Сев за стол, оперся локтями о полированную столешницу, навалился подбородком на сцепленные пальцы рук. За тамбурными, неплотно затворенными дверями пронзительно заверещал звонок, и Павел услышал: там кто-то поднял трубку. Секретарша Зина из приемной предупредительно заглянула в кабинет:

— Здравствуйте, вы уже у себя?

— А ты чего так рано пришла? — удивился Павел; поднял трубку аппарата, услыхал голос комсорга: вчера из обкома комсомола передали письменную жалобу от девушек-бетонщиц с растворного узла на речке Шестаковке — недовольны питанием.

— Бородай не заботится о снабжении рабочих моста! — заключил рассказ Корзухин. — Шофера не контролирует. А тот гоняет машину неизвестно куда.

— При чем тут Бородай? Мост — объект Гончевой. — Павел энергично поскреб в затылке. Мост ладится спешно, глубоко в тайге, в отрыве от баз снабжения. Бородай, конечно, обязан шефствовать над этой дистанцией…

— А что, верно, будто Соня уехала в Искер? Зина, распахнув дверь, вплыла, обтянутая голубой вязаной кофточкой и синей юбочкой. У нее длинные, легкие, как крылья у бабочки, ресницы.

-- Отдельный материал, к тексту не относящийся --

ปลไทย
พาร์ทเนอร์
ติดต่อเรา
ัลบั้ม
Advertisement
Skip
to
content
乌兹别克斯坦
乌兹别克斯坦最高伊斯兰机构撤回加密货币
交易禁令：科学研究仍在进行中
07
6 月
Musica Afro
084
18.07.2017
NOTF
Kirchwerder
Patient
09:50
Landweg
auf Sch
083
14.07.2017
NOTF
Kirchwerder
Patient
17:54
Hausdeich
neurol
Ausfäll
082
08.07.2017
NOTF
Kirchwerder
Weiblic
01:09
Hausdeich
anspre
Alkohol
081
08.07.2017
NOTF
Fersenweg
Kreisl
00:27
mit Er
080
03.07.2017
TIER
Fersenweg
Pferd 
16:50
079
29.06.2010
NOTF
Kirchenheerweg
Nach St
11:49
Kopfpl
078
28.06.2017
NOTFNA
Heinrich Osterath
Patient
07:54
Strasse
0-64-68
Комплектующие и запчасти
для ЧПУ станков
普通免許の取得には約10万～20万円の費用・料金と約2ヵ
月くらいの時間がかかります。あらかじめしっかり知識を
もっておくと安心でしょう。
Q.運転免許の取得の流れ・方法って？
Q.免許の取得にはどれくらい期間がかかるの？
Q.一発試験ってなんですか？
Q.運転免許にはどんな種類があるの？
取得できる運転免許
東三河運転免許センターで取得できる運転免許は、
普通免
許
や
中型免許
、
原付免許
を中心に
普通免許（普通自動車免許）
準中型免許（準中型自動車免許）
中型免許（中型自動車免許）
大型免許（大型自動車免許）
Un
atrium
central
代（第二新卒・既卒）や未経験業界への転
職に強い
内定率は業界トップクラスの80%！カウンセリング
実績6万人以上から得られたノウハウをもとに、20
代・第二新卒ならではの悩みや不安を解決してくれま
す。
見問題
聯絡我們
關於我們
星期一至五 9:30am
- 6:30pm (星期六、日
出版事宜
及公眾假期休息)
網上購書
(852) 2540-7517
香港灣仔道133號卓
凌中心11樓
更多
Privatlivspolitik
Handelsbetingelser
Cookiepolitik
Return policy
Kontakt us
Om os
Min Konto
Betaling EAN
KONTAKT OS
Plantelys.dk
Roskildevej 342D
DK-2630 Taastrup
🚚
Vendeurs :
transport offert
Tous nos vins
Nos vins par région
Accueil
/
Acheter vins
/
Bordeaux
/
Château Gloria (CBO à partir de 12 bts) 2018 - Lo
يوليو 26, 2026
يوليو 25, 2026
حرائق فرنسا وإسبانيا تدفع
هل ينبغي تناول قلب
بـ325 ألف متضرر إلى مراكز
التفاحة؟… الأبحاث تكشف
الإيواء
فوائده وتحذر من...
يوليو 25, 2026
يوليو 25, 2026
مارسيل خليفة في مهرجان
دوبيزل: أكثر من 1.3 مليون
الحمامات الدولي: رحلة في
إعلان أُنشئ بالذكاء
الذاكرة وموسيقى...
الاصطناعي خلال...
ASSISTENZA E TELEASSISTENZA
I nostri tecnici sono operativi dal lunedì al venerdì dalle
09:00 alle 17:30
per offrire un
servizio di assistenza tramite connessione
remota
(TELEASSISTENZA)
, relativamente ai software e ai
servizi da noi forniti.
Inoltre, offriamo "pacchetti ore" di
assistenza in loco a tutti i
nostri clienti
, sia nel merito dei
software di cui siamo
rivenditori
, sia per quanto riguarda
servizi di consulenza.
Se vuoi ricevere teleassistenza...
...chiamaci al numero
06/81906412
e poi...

— Митрофанов Соне предсказал свадьбу, — улыбнулась Зина. — После вечера, где вы с концертом… ну, петухом…

— Ты это всерьез? С ума, что ли, все посходили — шарлатанство принимаете за предсказания?! — Павел укоризненно наблюдал, как круглое лицо Зиночки совсем округлилось от смущения.

— Чайковский — экстрасенс, и Пушкин — экстрасенс, и Гоголь, Менделеев… — давясь словами, втолковывала Зина. — Все талантливые люди… Все гении…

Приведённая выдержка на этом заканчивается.